Logistikbranche steht Fehmarnbelt-Querung positiv gegenüber

Möglichkeiten und Herausforderungen standen im Fokus der Konferenz „Öresund-Hamburg – Logistikmöglichkeiten der Zukunft“ am 4. Oktober. Diese wurde gemeinsam von Fehmarnbelt Business Council (FBBC) und Femern Belt Logistics veranstaltet.

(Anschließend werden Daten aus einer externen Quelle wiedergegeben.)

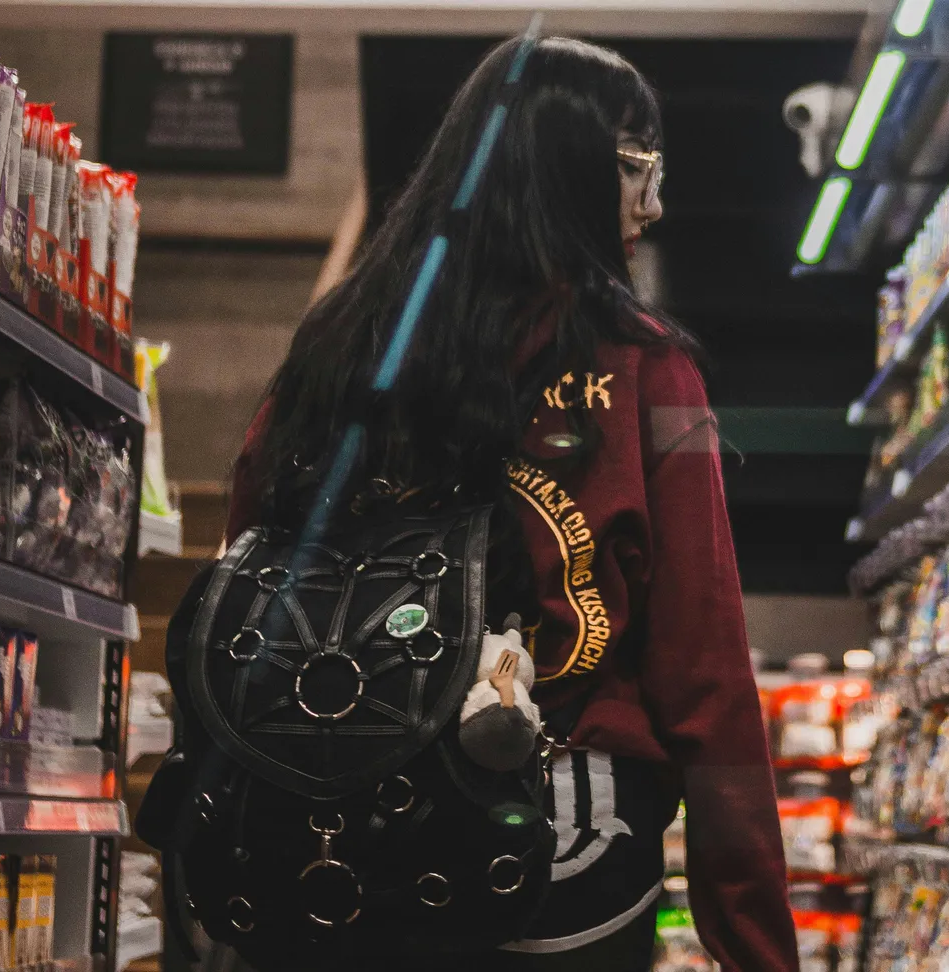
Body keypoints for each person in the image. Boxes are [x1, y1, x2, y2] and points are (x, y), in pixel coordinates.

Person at [222, 35, 798, 972]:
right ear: (563, 164)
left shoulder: (337, 346)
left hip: (337, 831)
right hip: (561, 836)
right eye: (636, 166)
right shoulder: (647, 368)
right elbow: (707, 667)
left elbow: (247, 575)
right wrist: (756, 942)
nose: (654, 202)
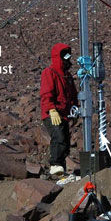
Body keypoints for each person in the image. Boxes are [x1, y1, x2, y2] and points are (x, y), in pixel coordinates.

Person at [40, 43, 78, 176]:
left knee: (65, 142)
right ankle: (55, 165)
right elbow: (46, 93)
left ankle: (60, 170)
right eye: (64, 55)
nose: (67, 59)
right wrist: (51, 109)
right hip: (52, 113)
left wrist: (75, 108)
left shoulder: (67, 76)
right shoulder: (49, 72)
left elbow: (73, 95)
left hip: (64, 114)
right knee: (59, 137)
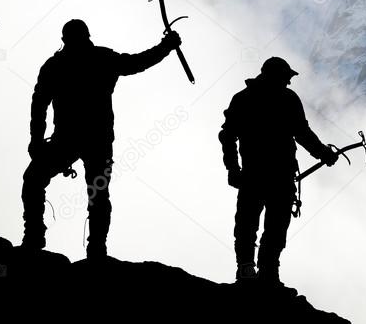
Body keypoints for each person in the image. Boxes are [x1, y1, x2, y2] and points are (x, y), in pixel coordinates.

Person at [21, 19, 181, 259]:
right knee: (88, 190)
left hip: (81, 139)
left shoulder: (60, 64)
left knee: (43, 181)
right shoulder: (94, 59)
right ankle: (86, 244)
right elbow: (137, 62)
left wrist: (36, 140)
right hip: (87, 139)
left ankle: (58, 239)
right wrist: (166, 46)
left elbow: (39, 103)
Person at [218, 57, 338, 286]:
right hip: (276, 177)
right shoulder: (286, 99)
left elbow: (228, 136)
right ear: (275, 76)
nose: (289, 82)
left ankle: (252, 273)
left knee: (250, 225)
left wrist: (233, 169)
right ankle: (266, 275)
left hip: (256, 176)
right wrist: (324, 153)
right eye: (286, 78)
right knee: (270, 227)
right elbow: (302, 133)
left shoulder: (244, 98)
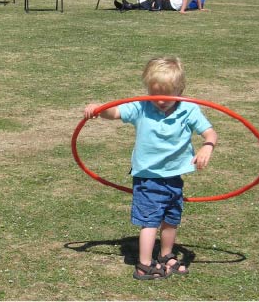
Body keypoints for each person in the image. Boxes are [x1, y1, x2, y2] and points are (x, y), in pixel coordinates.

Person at [84, 56, 217, 280]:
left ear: (180, 90)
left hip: (174, 176)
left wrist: (207, 146)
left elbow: (210, 132)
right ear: (148, 90)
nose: (161, 101)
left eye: (167, 95)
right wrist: (99, 109)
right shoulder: (142, 107)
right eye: (155, 94)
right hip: (148, 177)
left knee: (171, 218)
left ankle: (166, 256)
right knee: (150, 221)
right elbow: (115, 113)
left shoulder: (189, 110)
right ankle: (144, 264)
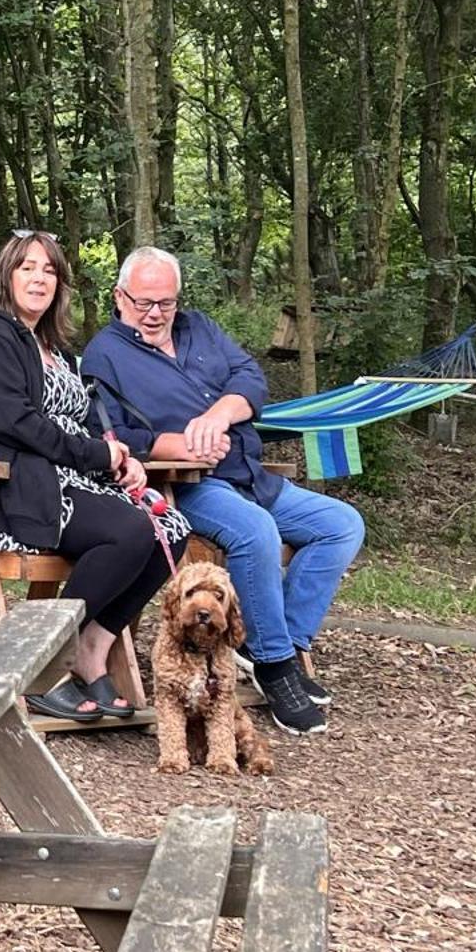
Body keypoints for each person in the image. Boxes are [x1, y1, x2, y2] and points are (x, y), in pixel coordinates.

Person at [81, 246, 364, 737]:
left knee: (341, 525)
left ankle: (273, 643)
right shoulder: (105, 354)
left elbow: (251, 379)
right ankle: (278, 669)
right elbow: (111, 437)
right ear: (119, 298)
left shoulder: (200, 328)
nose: (155, 314)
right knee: (255, 531)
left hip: (250, 472)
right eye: (144, 302)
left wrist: (217, 416)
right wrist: (184, 443)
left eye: (165, 303)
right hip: (187, 484)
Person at [0, 231, 189, 724]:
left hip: (65, 478)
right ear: (5, 276)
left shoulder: (52, 347)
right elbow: (16, 423)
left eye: (50, 270)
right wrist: (98, 455)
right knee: (132, 531)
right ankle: (47, 662)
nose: (39, 278)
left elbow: (86, 423)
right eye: (27, 267)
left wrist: (122, 455)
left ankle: (89, 649)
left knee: (172, 529)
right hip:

Die nordeuropäischen Logistikzentren haben in der Konferenz ihre Szenarien für den Bereich Logistik für die Achse Hamburg-Lübeck-Öresund vorgestellt. Die Konferenz, die bei der Handelskammer Hamburg stattfand, konnte mit einer Teilnehmerzahl von etwa 100 Personen aus Dänemark, Deutschland und Schweden als Erfolg bezeichnet werden. „Ich bin beeindruckt, dass so viele Teilnehmer gekommen sind, um die logistische Perspektive in diesem frühen Stadium der Planung zu diskutieren“, so Ajs Dam, Leiter der Abteilung Unternehmenskommunikation bei Femern A/S. 

Die Referenten aus u. a. Hamburg, Lübeck und Malmö haben den Teilnehmern einige konkrete Beispiele gegeben, welche Einwirkung die Fehmarnbelt-Querung auf die Logistikbranche haben könnte. Hierunter auch, welche Erwartungen sie zum künftigen Güterverkehr und zu den Transportwegen haben. Die Logistikmöglichkeiten wurden auch während des Mittagsessens diskutiert: Einige Unternehmer machten auf die Notwendigkeit aufmerksam, die Hinterlandanbindung in Deutschland mehr in den Mittelpunkt zu rücken. Unter anderem wurde die Ausbesserung der deutschen Autobahn „A1“ als ein konkretes Beispiel genannt.

Die Konferenz wurde von Brigitte Langenhagen, Vorstandsmitglied des Baltic Sea Forum, moderiert.